- Your objective: Swap "slice" for "wedge" and write out the items again, from the start of the items up to and including the line with "Rank the categories", changing nothing else. Leave out the pictures.

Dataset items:
:::
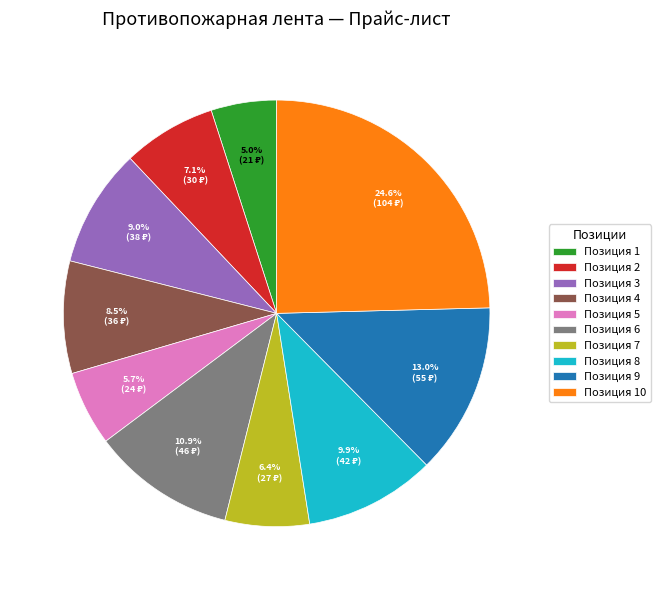

Which slice is the largest?

Позиция 10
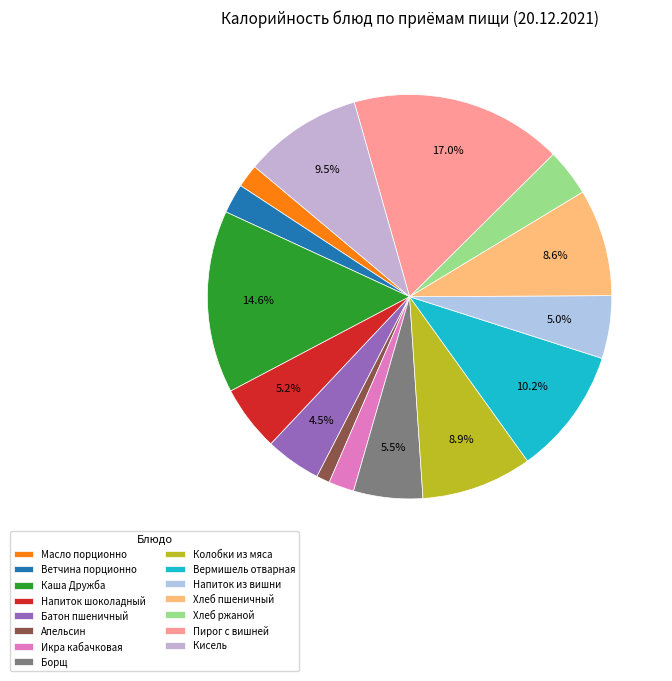

Rank the categories by value from highest to lowest.

Пирог с вишней, Каша Дружба, Вермишель отварная, Кисель, Колобки из мяса, Хлеб пшеничный, Борщ, Напиток шоколадный, Напиток из вишни, Батон пшеничный, Хлеб ржаной, Ветчина порционно, Икра кабачковая, Масло порционно, Апельсин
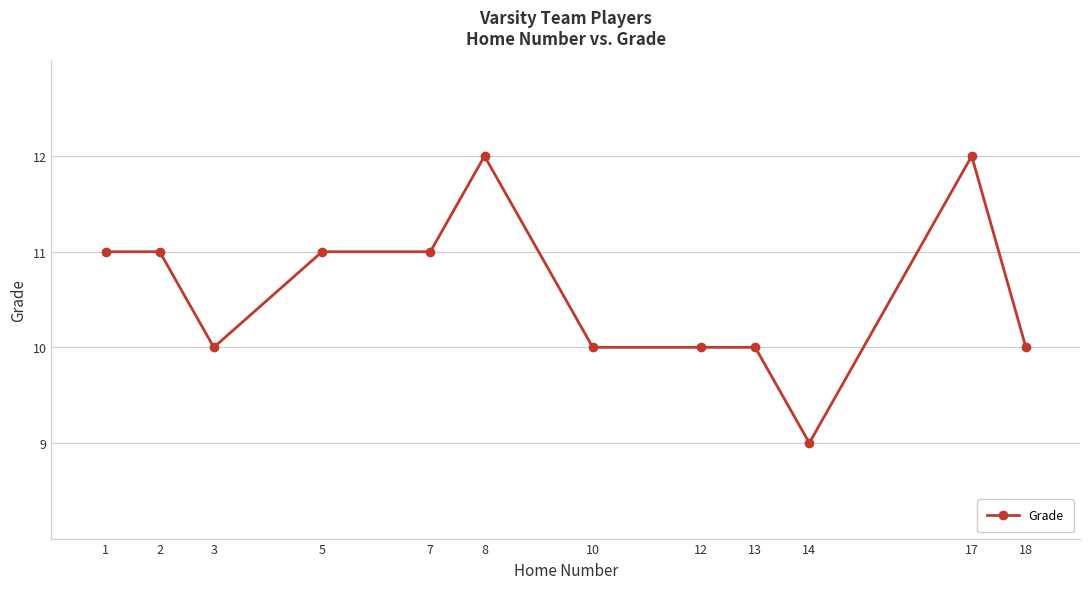

Is this an area chart (filled region under the line)?

No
:::
- Answer for this exercise:
Which wedge is the largest?

Позиция 10

Rank the categories by value from highest to lowest.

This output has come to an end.